This one was once again a recourse to old times. ‘Cakes and Ale’ was the first book in English language i bought voluntarily, at the age of about sixteen. My first attempt to read it failed already at the third page or so, I am not sure, why. So it went onto a book shelf and then moved from one flat to another.
In this new year, at last, I found it again, and soon found it intriguing after the first few pages. It has this unagitated quality of classics that makes it so pleasant to read, once one gets rid of the feeling that a story needs a lot of action to avoid boredom. The plot is well planned: The first-person storyteller, a seasoned writer (some parts of the story are autobiographic), who tells a story about a fellow colleague, named Edward Driffield, that he met as a boy and who recently has died, being maybe the last famous man of literature of the ending Victorian era.
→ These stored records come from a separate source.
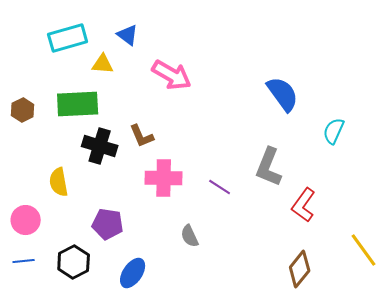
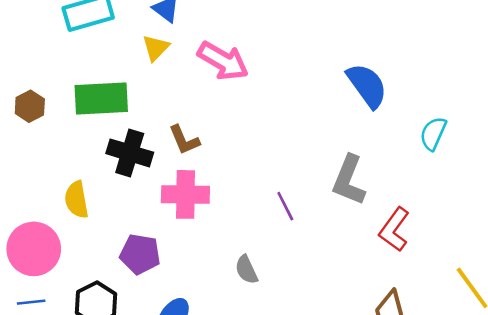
yellow triangle: (103, 64) -> (156, 48), moved, turned -50
pink cross: (164, 178) -> (185, 194), moved
purple line: (220, 187) -> (285, 206), turned 30
pink circle: (26, 220) -> (34, 249), size x1.4

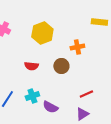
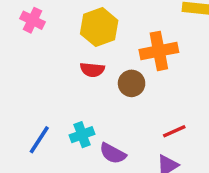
orange cross: (77, 47) -> (159, 51), size x1.5
red semicircle: (31, 66) -> (92, 70), moved

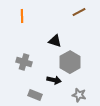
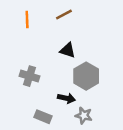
brown line: (79, 12) -> (64, 15), moved
gray star: (79, 95) -> (84, 115), moved

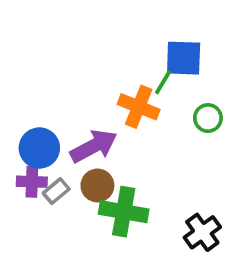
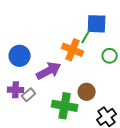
blue circle: (39, 148) -> (20, 56), moved
brown circle: (97, 185) -> (87, 92), moved

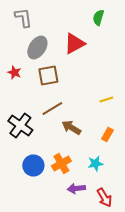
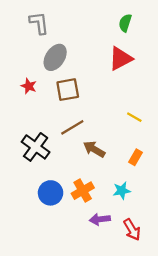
red triangle: (74, 44) -> (121, 59), moved
yellow line: (106, 100) -> (134, 117), turned 48

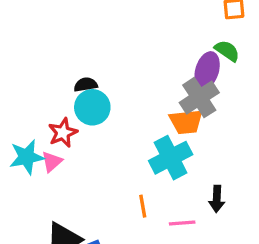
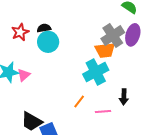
purple ellipse: (207, 70) -> (133, 35), moved
red star: (63, 133) -> (20, 32), moved
orange line: (143, 206) -> (79, 101), turned 48

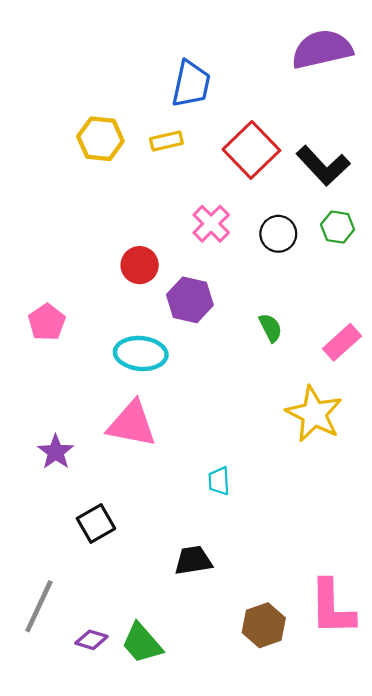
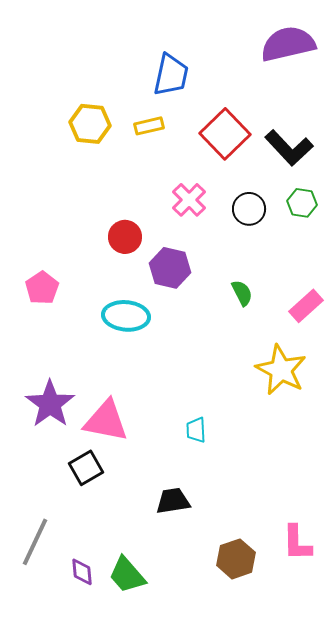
pink triangle: (132, 424) -> (106, 421), moved
purple star: (56, 452) -> (50, 404), size x1.5
pink L-shape: (332, 607) -> (297, 543), size x0.7
purple diamond: (91, 640) -> (82, 572), turned 68

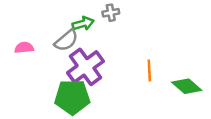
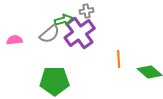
purple cross: (86, 67) -> (80, 33), moved

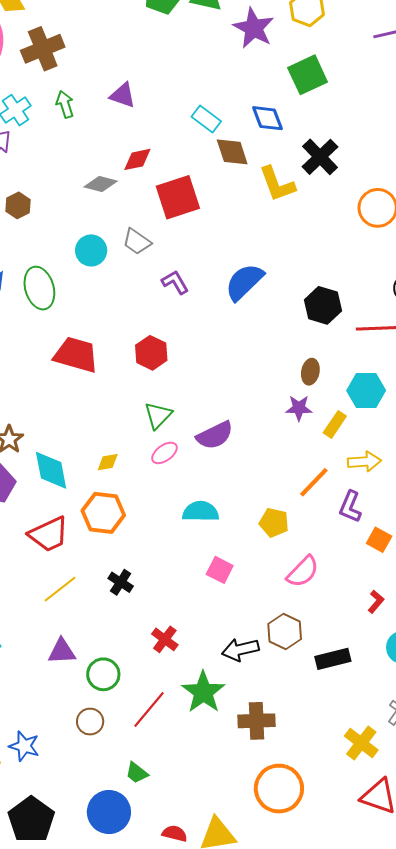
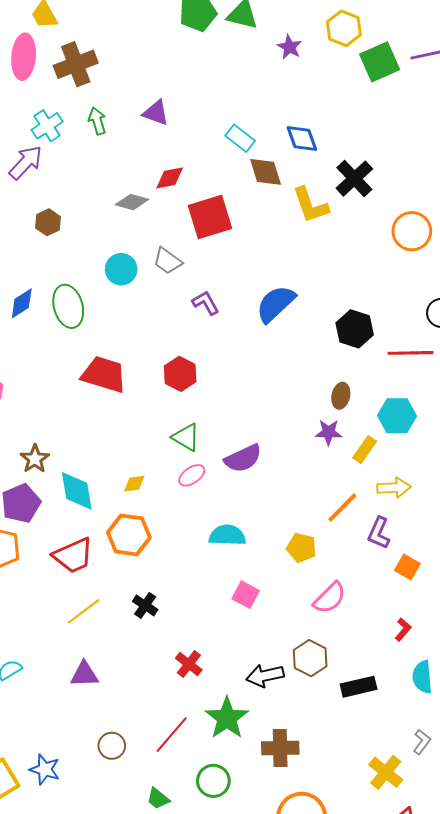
purple star: (254, 28) -> (289, 47), size x0.6
green square: (308, 75) -> (380, 62), moved
green triangle: (158, 415) -> (186, 437), turned -44
green circle: (103, 674) -> (213, 781), moved

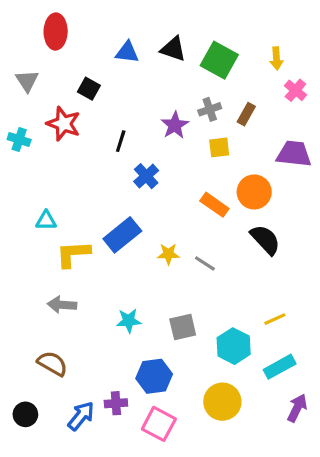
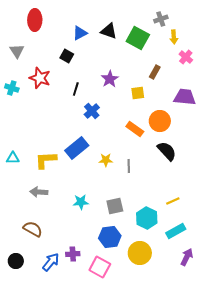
blue triangle: (127, 52) -> (80, 33), turned -35
black square: (89, 89) -> (67, 56), moved
gray cross: (210, 109) -> (161, 19), moved
cyan triangle: (46, 221) -> (13, 158), moved
gray line: (205, 263) -> (129, 166), turned 56
blue hexagon: (154, 376) -> (110, 237), moved

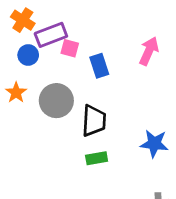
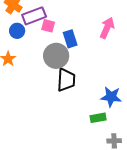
gray circle: (56, 101) -> (56, 56), moved
green rectangle: (97, 158) -> (98, 118), moved

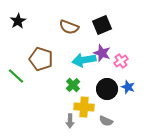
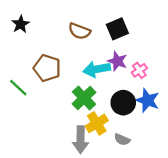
green cross: (73, 85) -> (84, 98), size x1.5
blue star: (128, 87) -> (147, 100), size x1.5
yellow cross: (84, 107) -> (97, 123), turned -36
gray arrow: (70, 121) -> (81, 140), size x1.6

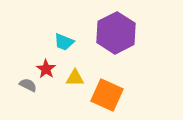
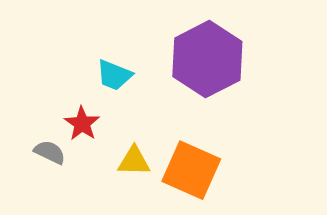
yellow triangle: (75, 78) -> (134, 161), moved

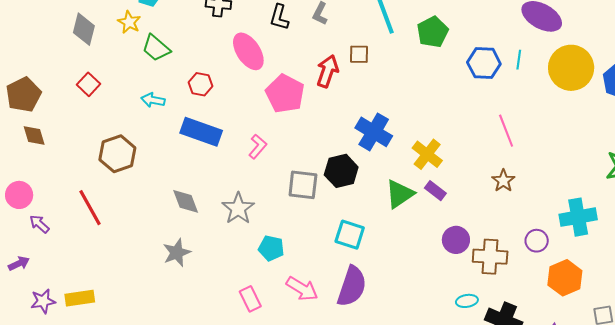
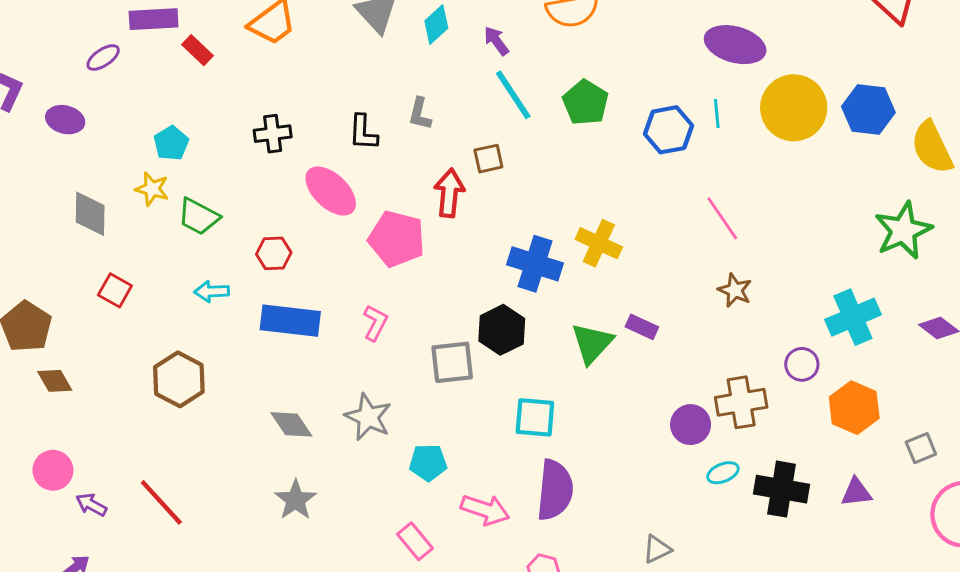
yellow cross: (427, 154) -> (599, 243), moved
red line: (90, 208) -> (161, 502), moved
purple circle: (456, 240) -> (691, 425), moved

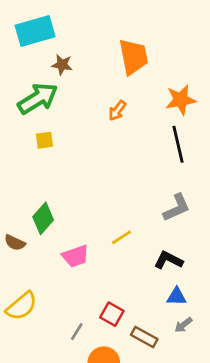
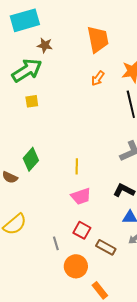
orange arrow: (117, 111) -> (98, 78), moved
yellow line: (121, 237) -> (77, 166), moved, turned -56
pink trapezoid: (75, 256) -> (81, 196), moved
gray line: (77, 332) -> (56, 243), turned -48

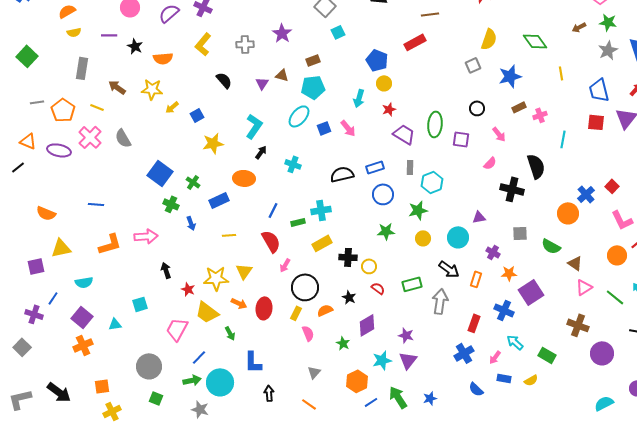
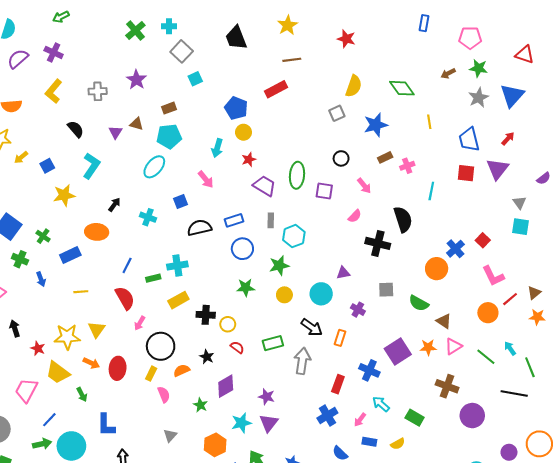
cyan L-shape: (254, 126) -> (91, 166), moved
blue square: (324, 128) -> (181, 201), moved
orange star: (509, 273) -> (428, 347), moved

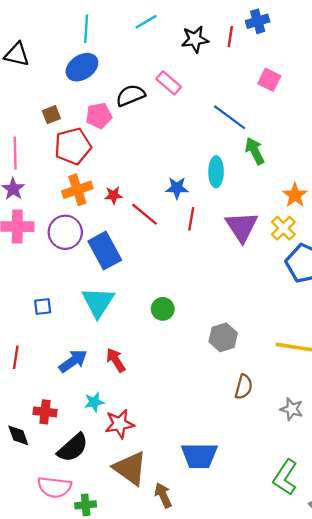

The book tells a lot of details how people in England lived around 1900, and how society was very stiff and snobbery. Still, the author deals with delicate topics like adultery, calculating relationships and bankruptcy offence, but also with beauty and love. Although the first-person teller is mostly neutral in his portrayals, the reader gets the impressions of the emotions the protagonists produce. But never it feels awkward or artificial, the characters seem natural – and timeless.
Most of the book consists of cutbacks, how he got acquainted with the Driffield couple and how he was impressed by them, especially by Rose Driffield. The language is fluent and of classic style — a few words maybe are not familiar anymore, especially to non-English readers.